I recently attended the Unbound Conference that was given by Neal and Janet Lozano (pictured). The conference was all about overcoming sins that have a hold over our lives. It was a really powerful experience. During the conference I came to see that I believe a lot of lies about myself, namely that I am unlovable, that my family and friends don’t care about me, and that people don’t like me. There was a very powerful moment during the conference when we were given the opportunity to renounce the lies that we had come to believe about ourselves. It was very healing. Of course, I’m going to have to be vigilant to be sure that those lies don’t start creeping back into my life.

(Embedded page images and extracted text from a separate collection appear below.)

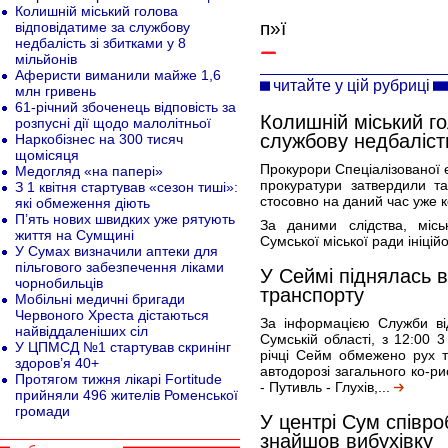
Колишній міський голова
п»ї
відповідатиме за службову
недбалість зі збитками у 8
мільйонів
Аферисти виманили майже 1,6
читайте у цій рубриці
млн гривень
61-річний збоченець відповість за
Колишній міський г
розпусні дії щодо малолітньої
службову недбалість
Наркобізнес на 300 тисяч
щомісяця
Прокурори Спеціалізованої 
Медогляд «на папері»
прокуратури затвердили т
З 1 квітня стартував «сезон тиші»:
стосовно на даний час уже к
які обмеження діють
П’ять нових швидких уже рятують
За даними слідства, місь
життя на Сумщині
Сумської міської ради ініцій
У Сумах визначили аптеки для
пільгового забезпечення ліками
У Сеймі піднялась 
чорнобильців
транспорту
Мобільні медичні бригади
Червоного Хреста дістаються
За інформацією Служби ві
найвіддаленіших сіл
Сумській області, з 12:00 3
У ЦПМСД №1 стартував скринінг
річці Сейм обмежено рух 
здоров’я 40+
автодорозі загального ко-р
Протягом тижня лікарі Fortitude
- Путивль - Глухів,...
прийняли 496 жителів Роменської
громади
У центрі Сум співро
знайшов вибухівку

Another powerful part of the conference came when one of the speakers started discussing sexual sin. Those of us who had engaged in sexual activity outside of marriage were given the opportunity to reclaim our purity and cut any emotional and physical ties with people we had sex with. To come before God and do these things was very powerful. I really felt like I did reclaim the purity that I had lost through engaging in homosexual acts and masturbation, and that in cutting the physical and emotional ties with the people I had sex with, the Lord eliminated the power that my temptations have over me. I have never felt freer or more loved by God than I did at the end of the conference.

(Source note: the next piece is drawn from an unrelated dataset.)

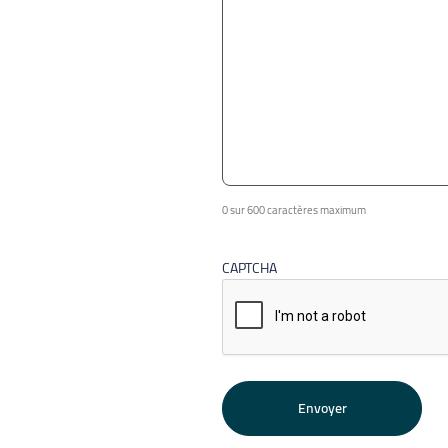
0 sur 600 caractères maximum
CAPTCHA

Not only did I feel loved by God, but I was filled with love for Him. I wanted to respond to God’s love and show my love for Him by re-committing myself in my battle for chastity. I’ve been running from that battle for too long, too afraid to deal with the discomfort of my temptations. Now I see that there is no way around the discomfort and the withdrawal caused by refraining from sexual activity. For the past five years or so, I’ve been looking for a way to avoid experiencing temptations, such as fasting, or engaging in a particular devotion or pious practice. But nothing has worked. I see now that the temptations are inevitable. I see now that I have no choice but to just sit with the temptations, knowing that God gives me all the graces that I need to get through, and that His burden is easy and His yoke is light. But the only way that the burden will be easy is if I try to carry it out of love; love for God, and love for family and friends. I can offer up my discomforts and any suffering that I might experience for the intentions of my friends and family.
I’m ready to take on this cross that the Lord has given me, not to curse me but to help me grow in love for Him and for others. I know that carrying it is going to be difficult, but with God all things are possible.